◆ PROBLEM TO WORK ON ◆
Please identify every line in the listing below that contains the word "relationships" and copy each of those lines in full. Case counts, so match capital and lowercase letters exactly.

◆ PROVIDED DATA ◆
*****
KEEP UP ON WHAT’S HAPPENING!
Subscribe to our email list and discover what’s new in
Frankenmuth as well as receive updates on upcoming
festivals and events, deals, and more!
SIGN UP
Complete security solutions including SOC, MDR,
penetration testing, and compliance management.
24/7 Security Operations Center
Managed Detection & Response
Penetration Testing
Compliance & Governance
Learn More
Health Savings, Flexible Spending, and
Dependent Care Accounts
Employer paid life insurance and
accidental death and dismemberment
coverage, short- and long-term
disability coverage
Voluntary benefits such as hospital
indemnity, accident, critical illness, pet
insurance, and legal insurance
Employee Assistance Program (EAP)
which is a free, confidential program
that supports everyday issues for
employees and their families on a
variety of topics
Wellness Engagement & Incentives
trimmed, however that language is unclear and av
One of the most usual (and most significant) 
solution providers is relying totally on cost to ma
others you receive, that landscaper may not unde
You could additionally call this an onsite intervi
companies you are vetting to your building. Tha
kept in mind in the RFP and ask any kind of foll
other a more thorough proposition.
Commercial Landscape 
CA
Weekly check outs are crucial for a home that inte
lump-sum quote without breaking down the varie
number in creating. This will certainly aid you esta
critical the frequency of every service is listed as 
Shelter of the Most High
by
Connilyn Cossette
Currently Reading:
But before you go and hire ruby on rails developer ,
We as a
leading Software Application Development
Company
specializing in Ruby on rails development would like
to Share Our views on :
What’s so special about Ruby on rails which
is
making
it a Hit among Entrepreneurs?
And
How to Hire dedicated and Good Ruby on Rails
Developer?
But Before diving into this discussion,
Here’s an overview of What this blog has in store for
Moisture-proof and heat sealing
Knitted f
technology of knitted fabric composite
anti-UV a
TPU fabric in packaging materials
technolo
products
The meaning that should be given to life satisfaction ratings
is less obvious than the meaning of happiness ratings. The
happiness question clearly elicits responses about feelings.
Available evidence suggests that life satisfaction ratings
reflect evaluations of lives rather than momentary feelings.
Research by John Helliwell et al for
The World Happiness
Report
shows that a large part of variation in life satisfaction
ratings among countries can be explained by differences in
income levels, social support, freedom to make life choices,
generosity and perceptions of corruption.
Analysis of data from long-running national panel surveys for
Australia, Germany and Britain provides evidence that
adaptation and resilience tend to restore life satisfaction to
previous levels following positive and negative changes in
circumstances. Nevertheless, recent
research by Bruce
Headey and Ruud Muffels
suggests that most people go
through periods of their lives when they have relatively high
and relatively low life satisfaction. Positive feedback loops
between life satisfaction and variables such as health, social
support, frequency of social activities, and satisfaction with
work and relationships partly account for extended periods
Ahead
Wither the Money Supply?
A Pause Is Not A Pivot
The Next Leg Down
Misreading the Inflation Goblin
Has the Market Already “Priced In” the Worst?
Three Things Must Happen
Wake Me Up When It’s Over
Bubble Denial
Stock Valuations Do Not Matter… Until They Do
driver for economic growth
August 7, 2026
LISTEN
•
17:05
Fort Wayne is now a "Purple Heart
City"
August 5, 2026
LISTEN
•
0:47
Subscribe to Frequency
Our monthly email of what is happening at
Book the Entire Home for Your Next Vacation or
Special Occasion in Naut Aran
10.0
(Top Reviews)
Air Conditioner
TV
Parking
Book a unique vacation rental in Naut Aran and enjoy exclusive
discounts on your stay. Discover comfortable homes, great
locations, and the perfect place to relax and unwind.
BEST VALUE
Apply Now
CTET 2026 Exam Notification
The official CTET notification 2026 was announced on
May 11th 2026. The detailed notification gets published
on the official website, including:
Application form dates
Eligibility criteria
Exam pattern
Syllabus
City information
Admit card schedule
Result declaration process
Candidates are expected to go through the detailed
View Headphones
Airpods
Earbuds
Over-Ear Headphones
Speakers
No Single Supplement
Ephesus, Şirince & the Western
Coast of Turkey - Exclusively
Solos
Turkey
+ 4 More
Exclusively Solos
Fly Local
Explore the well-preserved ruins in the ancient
*****
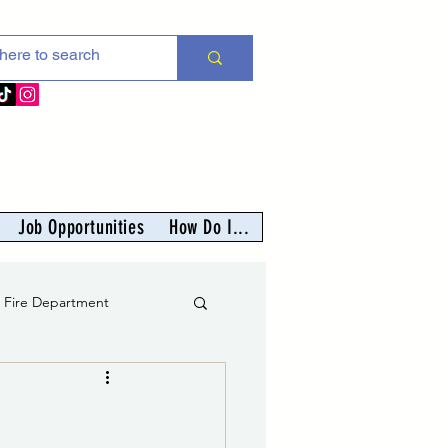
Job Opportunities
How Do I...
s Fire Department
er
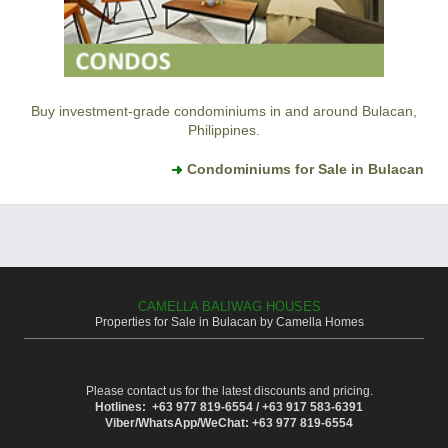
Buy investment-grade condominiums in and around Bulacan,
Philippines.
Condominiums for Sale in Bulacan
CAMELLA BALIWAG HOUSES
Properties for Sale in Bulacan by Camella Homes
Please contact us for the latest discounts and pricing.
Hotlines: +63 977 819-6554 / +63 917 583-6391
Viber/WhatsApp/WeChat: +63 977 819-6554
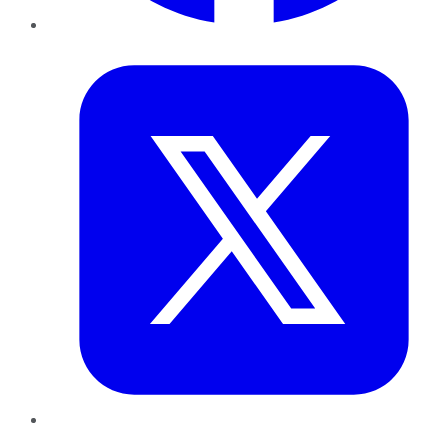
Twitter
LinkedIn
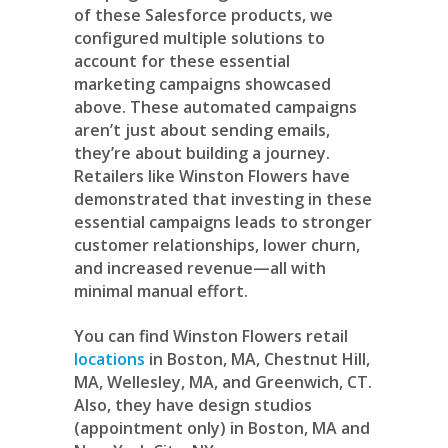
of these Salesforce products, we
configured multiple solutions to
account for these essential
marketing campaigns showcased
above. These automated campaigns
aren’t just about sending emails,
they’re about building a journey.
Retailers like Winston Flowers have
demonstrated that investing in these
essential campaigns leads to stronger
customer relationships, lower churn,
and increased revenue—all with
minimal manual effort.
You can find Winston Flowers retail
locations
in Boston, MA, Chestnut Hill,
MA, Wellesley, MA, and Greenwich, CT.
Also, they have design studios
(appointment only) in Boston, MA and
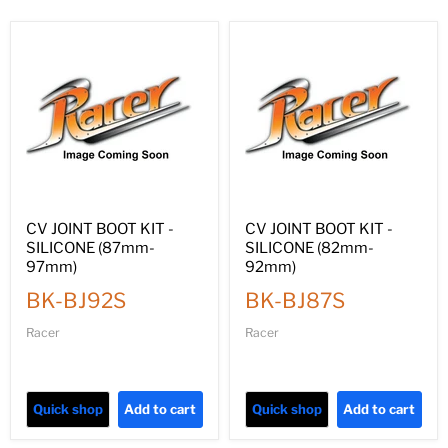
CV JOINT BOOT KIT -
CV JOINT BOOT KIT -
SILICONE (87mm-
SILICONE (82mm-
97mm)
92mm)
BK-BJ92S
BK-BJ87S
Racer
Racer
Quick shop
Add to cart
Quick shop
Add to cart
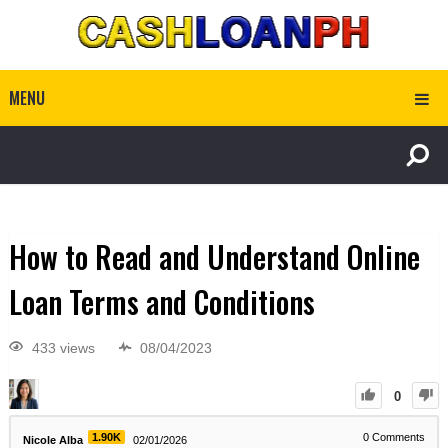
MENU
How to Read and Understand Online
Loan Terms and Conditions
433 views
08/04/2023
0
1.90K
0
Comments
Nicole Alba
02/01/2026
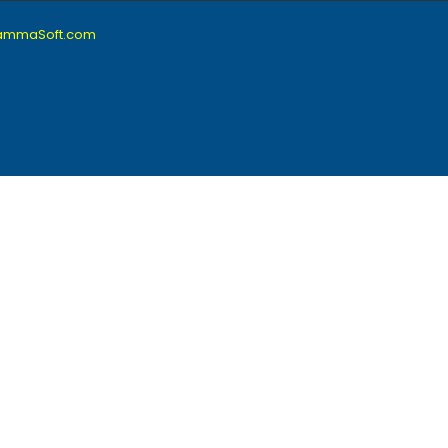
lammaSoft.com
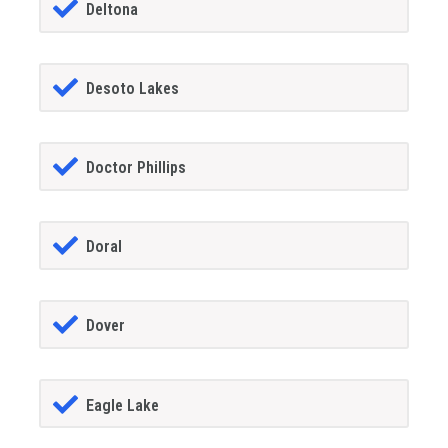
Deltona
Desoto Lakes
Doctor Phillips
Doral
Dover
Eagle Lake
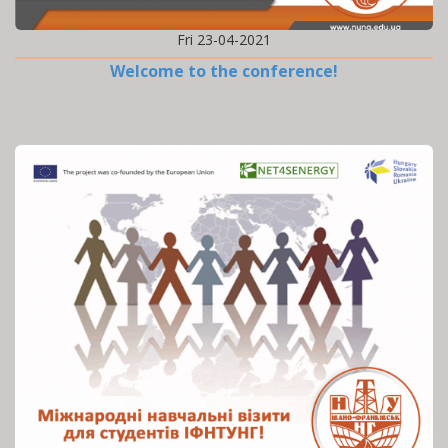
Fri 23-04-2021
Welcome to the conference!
*****
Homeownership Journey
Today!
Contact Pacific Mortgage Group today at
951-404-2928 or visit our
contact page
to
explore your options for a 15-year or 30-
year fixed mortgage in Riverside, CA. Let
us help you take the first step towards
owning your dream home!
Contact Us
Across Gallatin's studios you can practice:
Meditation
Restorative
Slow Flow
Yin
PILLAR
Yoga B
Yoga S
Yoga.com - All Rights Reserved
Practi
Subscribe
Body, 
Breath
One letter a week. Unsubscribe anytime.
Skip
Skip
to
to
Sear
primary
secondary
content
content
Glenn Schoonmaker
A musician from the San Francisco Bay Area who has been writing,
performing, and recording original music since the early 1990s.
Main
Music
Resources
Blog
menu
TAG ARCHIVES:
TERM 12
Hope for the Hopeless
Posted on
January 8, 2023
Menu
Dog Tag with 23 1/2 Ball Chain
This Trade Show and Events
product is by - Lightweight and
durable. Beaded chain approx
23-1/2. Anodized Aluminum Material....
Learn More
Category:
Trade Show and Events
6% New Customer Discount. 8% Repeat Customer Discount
*****
◆ EXERCISE SOLUTION ◆
work and relationships partly account for extended periods
customer relationships, lower churn,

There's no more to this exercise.